We illustrate our extraction method on a one-day-long recording of an isolated male zebra finch. We sliced the recorded sounds intervals into more than half a million snippets of 64 ms duration each that we embedded into the (2d) plane using UMAP. As can be seen in Figure 2B, snippets from different syllables can appear indistinguishable in the embedding plane, either 1) because a bird repeats an indistinguishable sub-syllable or note in a different context (i.e., as part of a different syllable as illustrated in Figure 2: parts of syllables E and D), or 2) because of UMAP projection errors (i.e., when nearest neighbors are hallucinated (Kollmorgen et al., 2020)—the latter we visually found to be quite common). When such non-discriminability occurs ateither an onset or an offset, the respective snippet loses its distinguishing characteristic for that syllable (Figure 2B, yellow arrows). This situation is quite common in zebra finches that tend to sing different syllable types with indistinguishable endings. This ambiguity implies that the spectrogram snippets near an upper threshold crossing do not uniquely define the ending of that syllable type (presumably the same is also true for some syllable onsets). As a workaround to such repetitive structure inherent in birdsong (and language for that sake), our method provides the freedom to define syllable endings and beginnings at fixed time lags away from threshold crossings, at places within a syllable where the defining snippet becomes unique for that syllable.

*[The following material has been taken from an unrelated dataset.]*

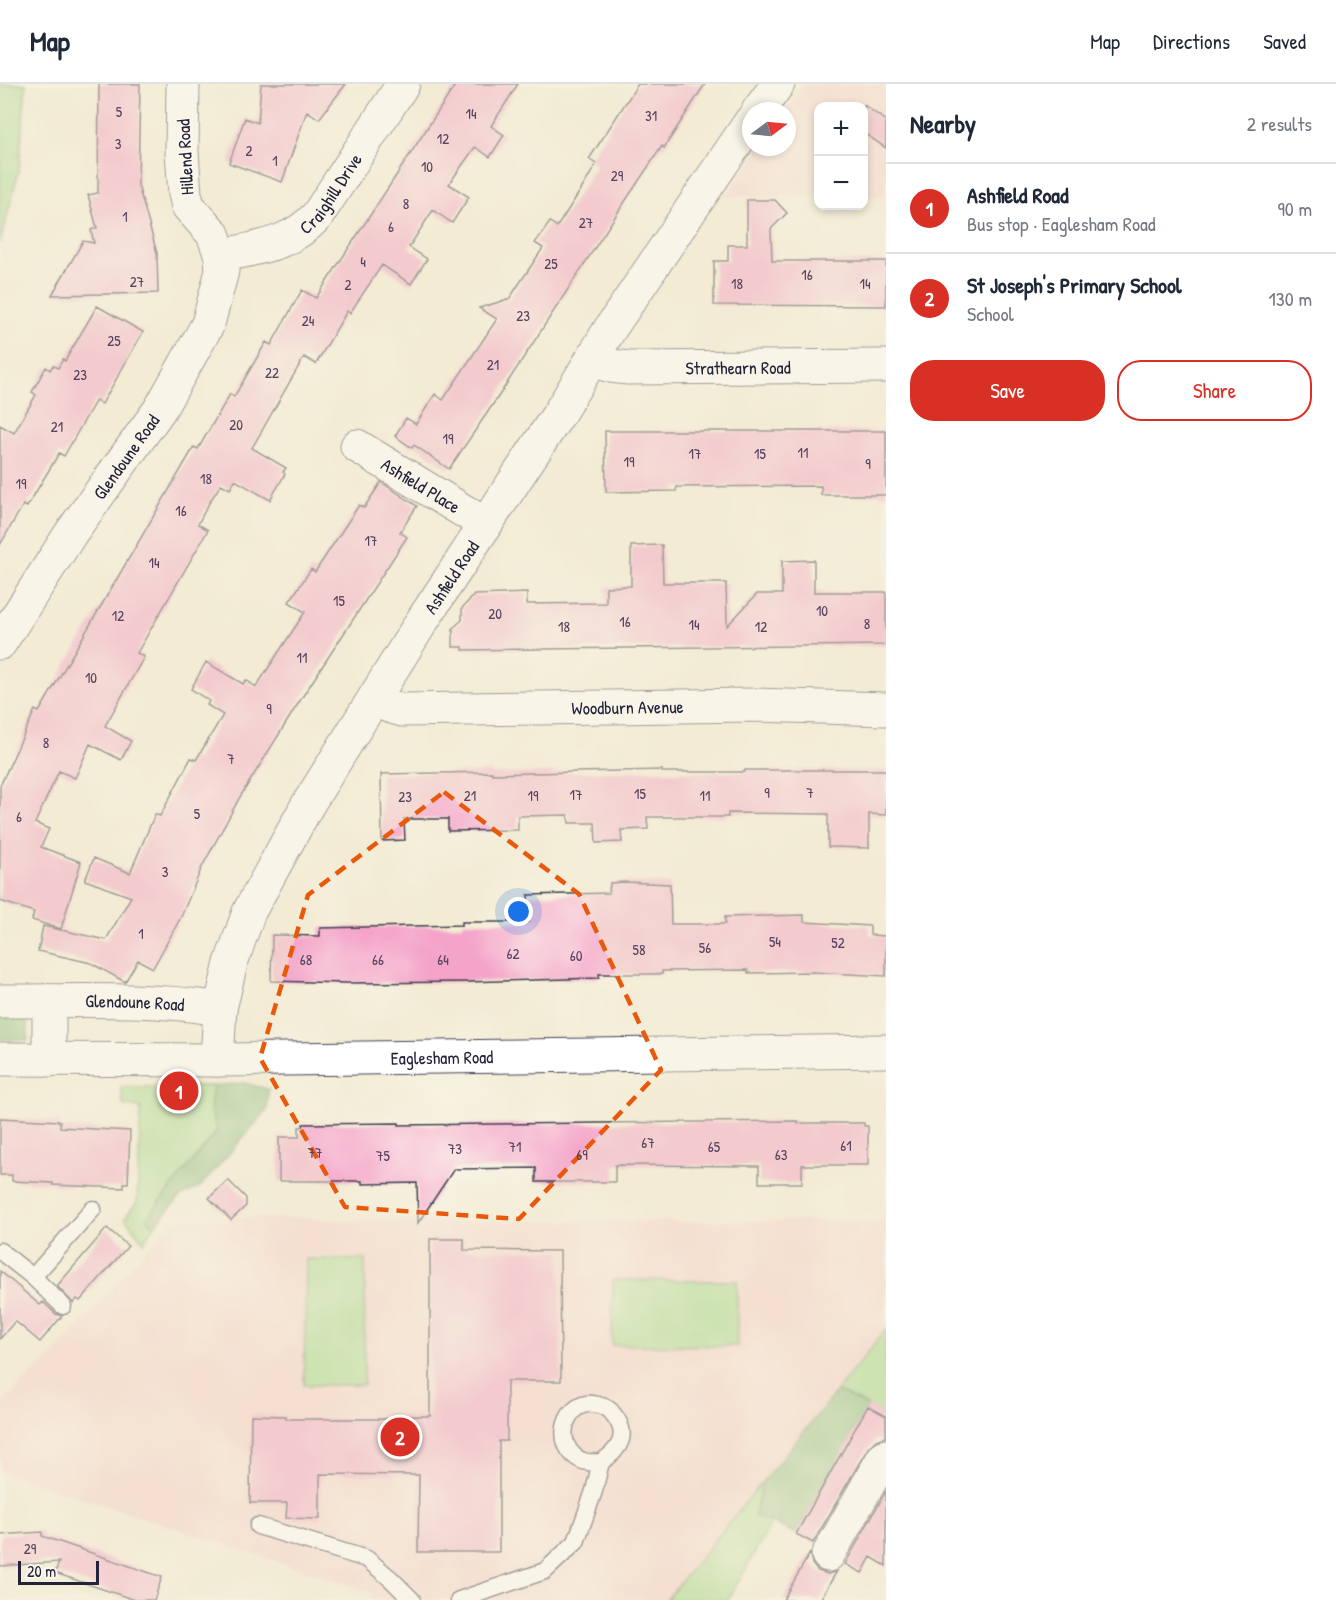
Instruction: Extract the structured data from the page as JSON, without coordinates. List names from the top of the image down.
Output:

Using our GUI (Supplementary Material), users can increase and decrease the lag variable
For the bird shown in Figures 1, 2B, about 96.6% of extracted vocalizations had cleanly segmented onsets and about 98.7% had cleanly segmented offsets (i.e., onsets and offsets coincided with sound amplitude threshold crossings). In another bird, also recorded with a microphone and kept alone in a soundproof box, clean segmentation was even more frequent (99.9% for onsets and 99.0% for offsets, respectively). However, in birds housed in pairs and recorded with a wireless accelerometer mounted to their back, the fraction of cleanly segmented vocalizations was much lower (down to 72% for onsets and 89% for offsets, respectively). Thus, the level of noise depends strongly on the recording method, but our method allows harvesting vocalizations even in noisy situations.

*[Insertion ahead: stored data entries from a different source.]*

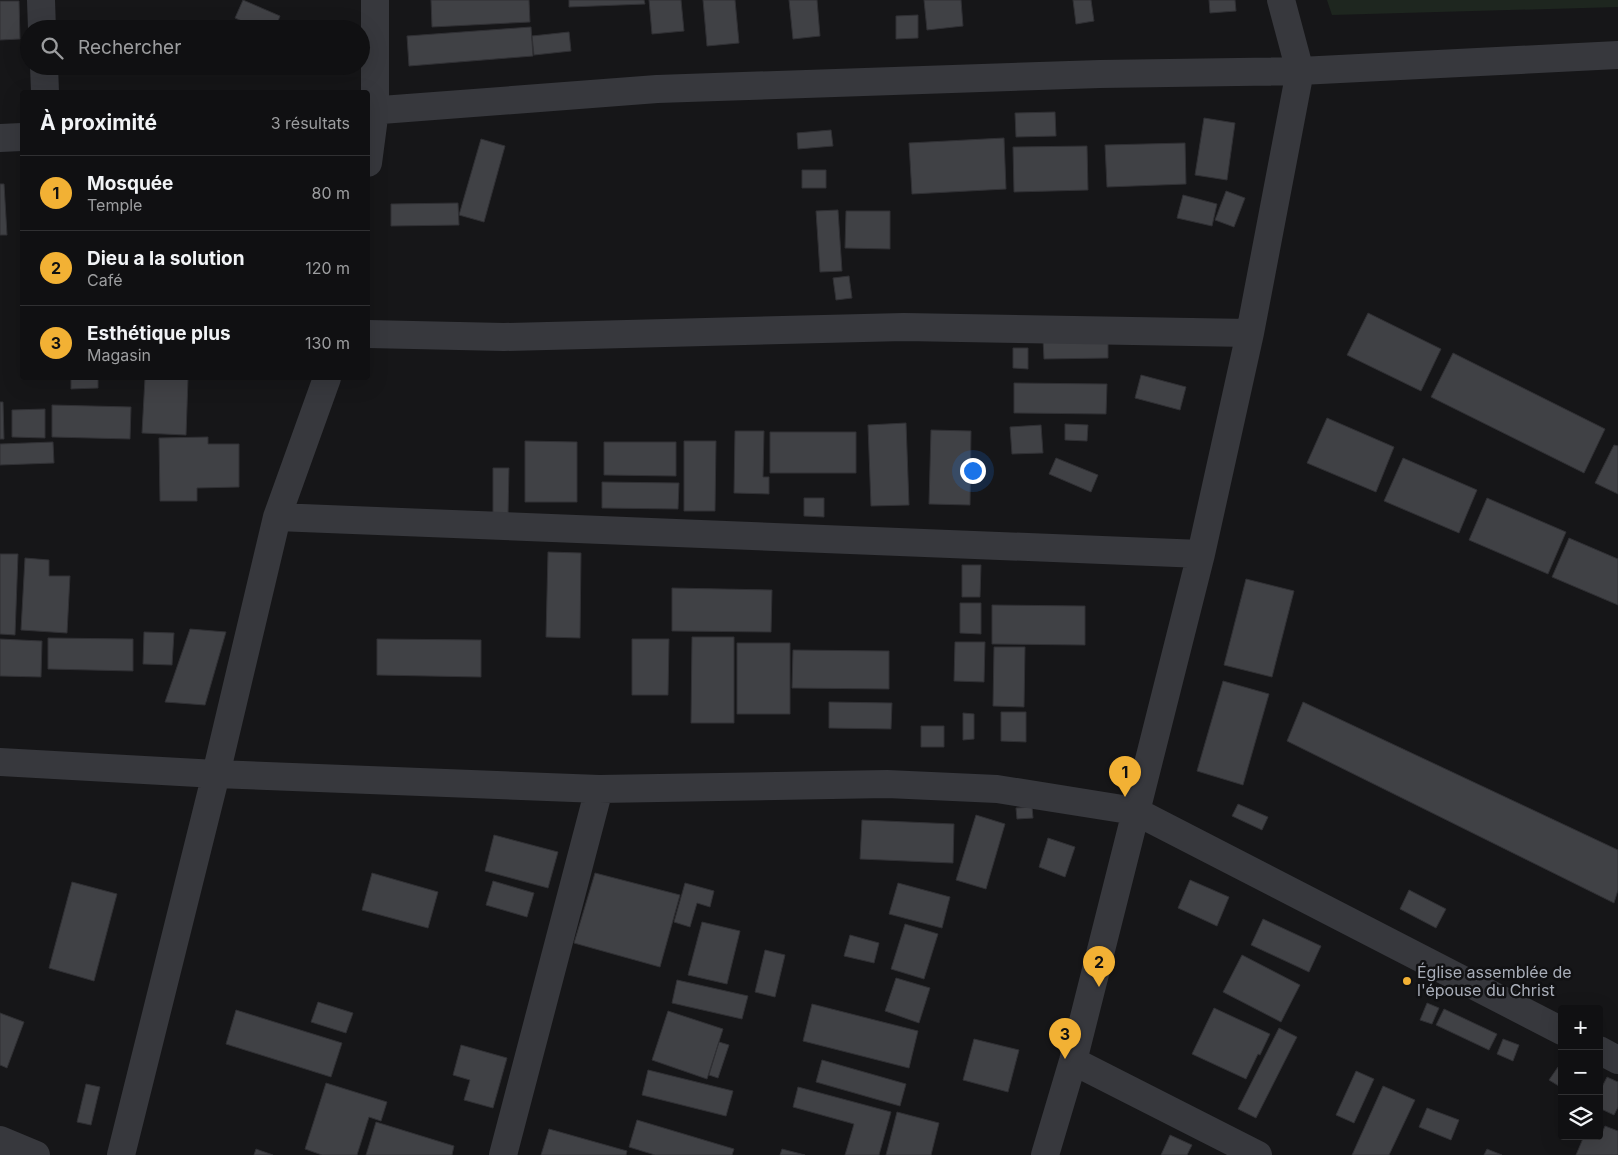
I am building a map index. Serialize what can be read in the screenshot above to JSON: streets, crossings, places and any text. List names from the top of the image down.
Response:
{
  "places": ["Église assemblée de l'épouse du Christ"],
  "page": {
    "search": "Rechercher",
    "heading": ["À proximité", "3 résultats"],
    "list": [
      {
        "mark": "1",
        "name": "Mosquée",
        "note": "Temple",
        "value": "80 m"
      },
      {
        "mark": "2",
        "name": "Dieu a la solution",
        "note": "Café",
        "value": "120 m"
      },
      {
        "mark": "3",
        "name": "Esthétique plus",
        "note": "Magasin",
        "value": "130 m"
      }
    ],
    "pins": ["1", "2", "3"],
    "map_buttons": ["+", "−"]
  }
}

3.1 Performance evaluation
How good are the extracted vocalizations? We computed two performance measures associated with the extraction procedure: 1) The quality of the segmentation in terms of the time differences of extracted onsets and offsets relative to gold standard human annotations; and 2) the clustering performance in terms of the false-positive error rate of misclassified time bins, again assessed by human experts (see Methods).

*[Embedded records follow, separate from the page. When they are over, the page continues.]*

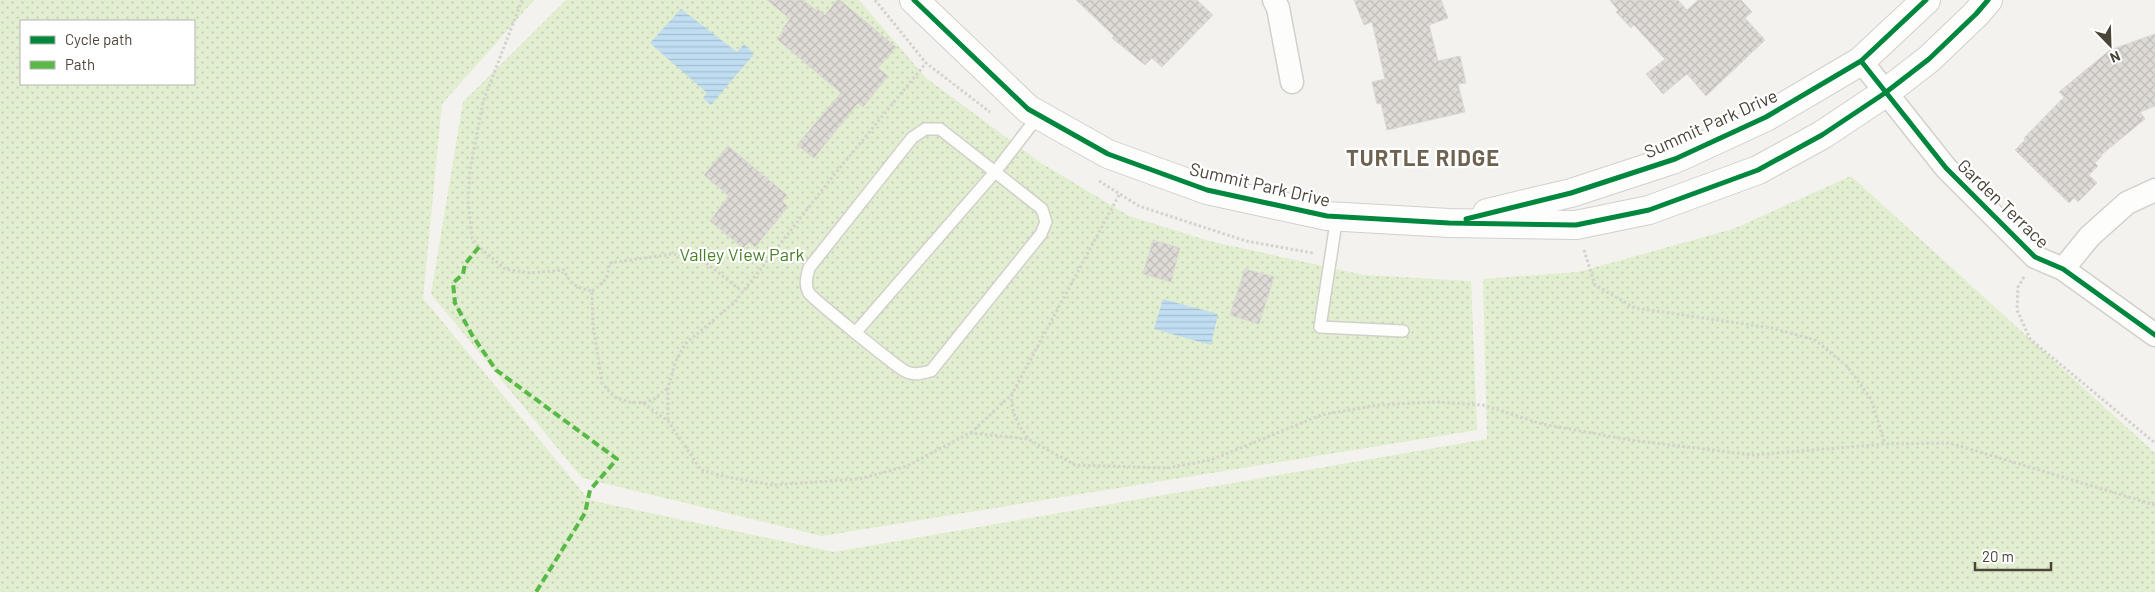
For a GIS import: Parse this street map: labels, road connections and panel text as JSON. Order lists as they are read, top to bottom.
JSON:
{
  "streets": {
    "street": ["Summit Park Drive", "Garden Terrace"]
  },
  "crossings": [
    ["Summit Park Drive", "Garden Terrace"]
  ],
  "districts": ["TURTLE RIDGE"],
  "parks": ["Valley View Park"],
  "legend": ["Cycle path", "Path"],
  "scale_bar": "20 m",
  "north": "bottom right"
}
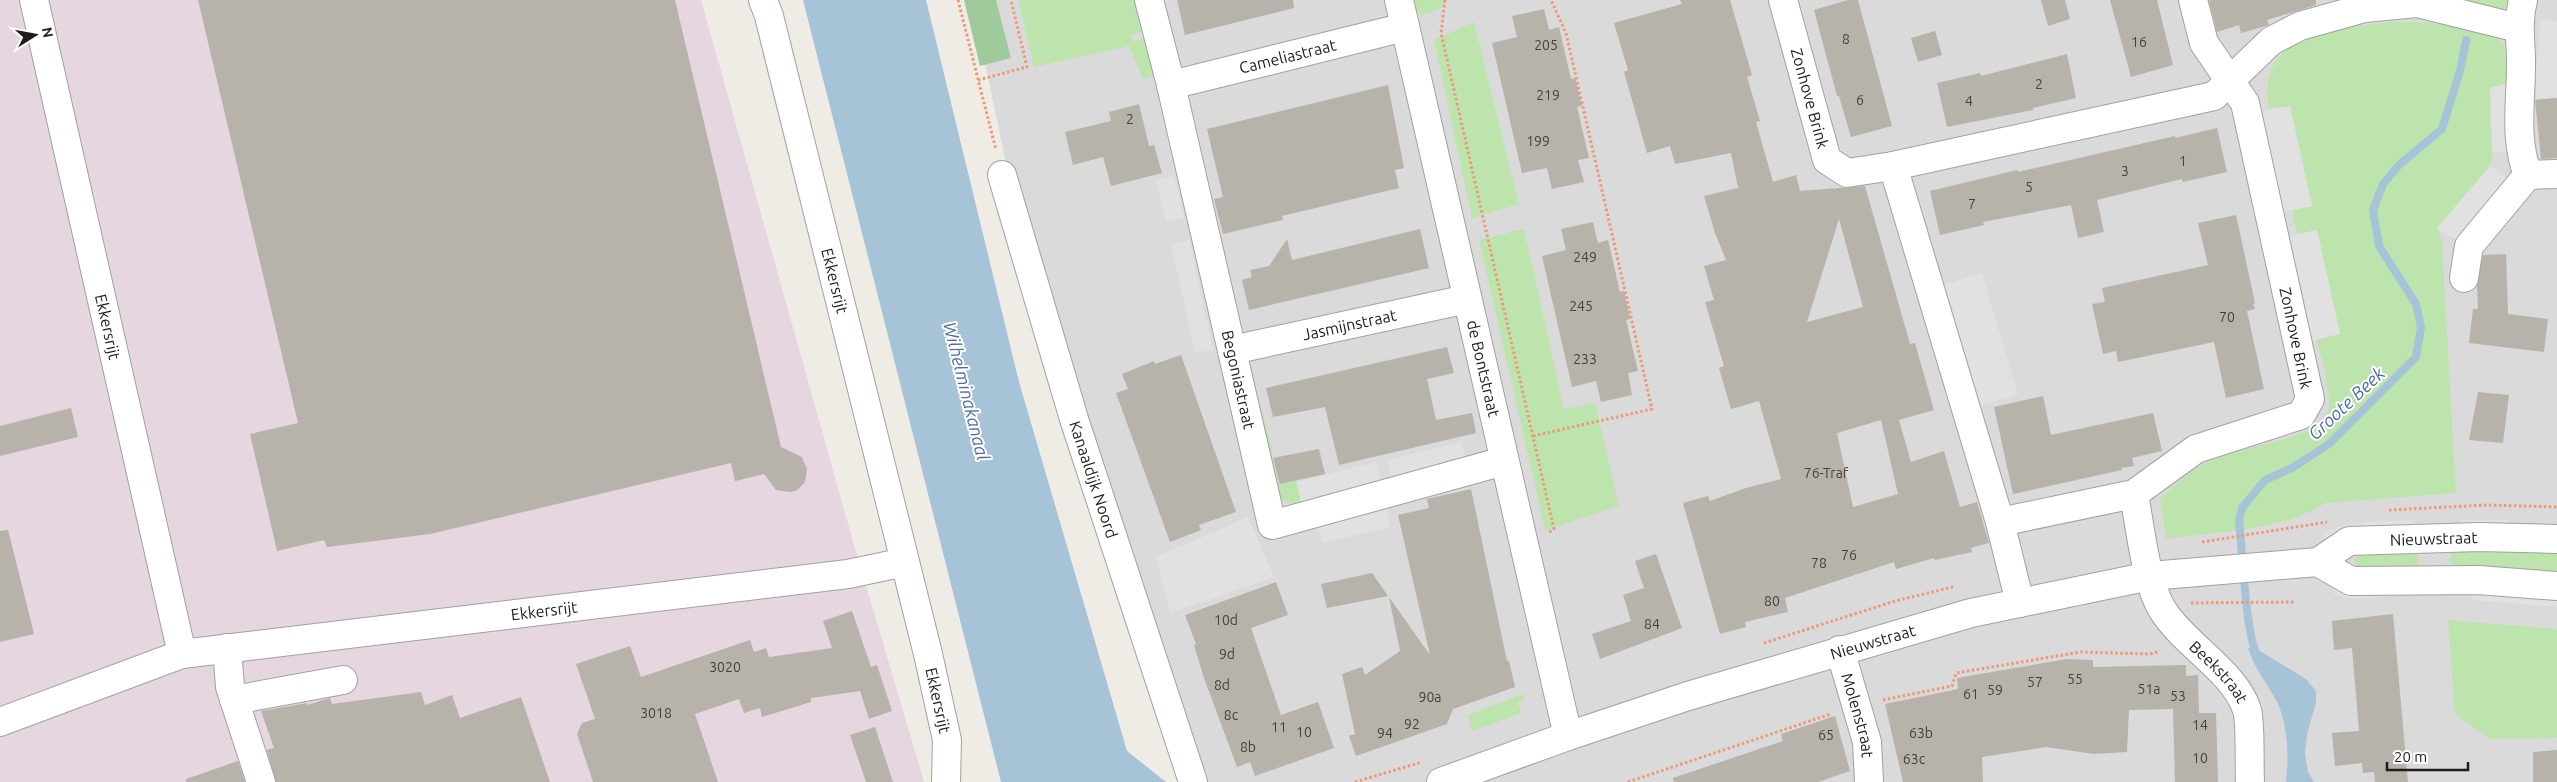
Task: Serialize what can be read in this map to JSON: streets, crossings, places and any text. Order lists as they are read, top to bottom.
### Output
{
  "streets": {
    "street": [
      "Cameliastraat",
      "Zonhove Brink",
      "Ekkersrijt",
      "Jasmijnstraat",
      "de Bontstraat",
      "Begoniastraat",
      "Kanaaldijk Noord",
      "Nieuwstraat",
      "Beekstraat",
      "Molenstraat"
    ]
  },
  "crossings": [
    ["Cameliastraat", "de Bontstraat"],
    ["Cameliastraat", "Begoniastraat"],
    ["Jasmijnstraat", "de Bontstraat"],
    ["Jasmijnstraat", "Begoniastraat"],
    ["de Bontstraat", "Begoniastraat"],
    ["de Bontstraat", "Nieuwstraat"],
    ["Nieuwstraat", "Beekstraat"],
    ["Nieuwstraat", "Molenstraat"]
  ],
  "water": ["Wilhelminakanaal", "Groote Beek"],
  "house_numbers": [
    "8",
    "16",
    "205",
    "2",
    "219",
    "6",
    "4",
    "2",
    "199",
    "1",
    "3",
    "5",
    "7",
    "249",
    "245",
    "70",
    "233",
    "76-Traf",
    "76",
    "78",
    "80",
    "10d",
    "84",
    "9d",
    "3020",
    "55",
    "57",
    "8d",
    "51a",
    "59",
    "61",
    "53",
    "90a",
    "3018",
    "8c",
    "92",
    "14",
    "11",
    "10",
    "94",
    "63b",
    "65",
    "8b",
    "10",
    "63c"
  ],
  "scale_bar": "20 m",
  "north": "right"
}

With regards to 1) the quality of the segmentation, for the bird shown in Figures 1, 2B and for both onsets and offsets, the time lags to threshold crossings were similarly distributed for 2N- and for human-extracted vocalizations (Figures 3A,B), suggesting that 2N extraction extracts vocalizations from background noise in similar manners as humans do. For both onsets and offsets in this bird, the largest time lags to amplitude-threshold crossings were up to 1 s long. In all birds tested (n = 2 mic and n = 2 accelerometer birds), we found similarity between 2N-extracted vocal segments and the human gold-standard counterparts, constituting a big improvement over simple sound amplitude thresholding (i.e., defining onsets and offsets as lower and upper crossings of sound amplitude thresholds, respectively, Figures 3C,D).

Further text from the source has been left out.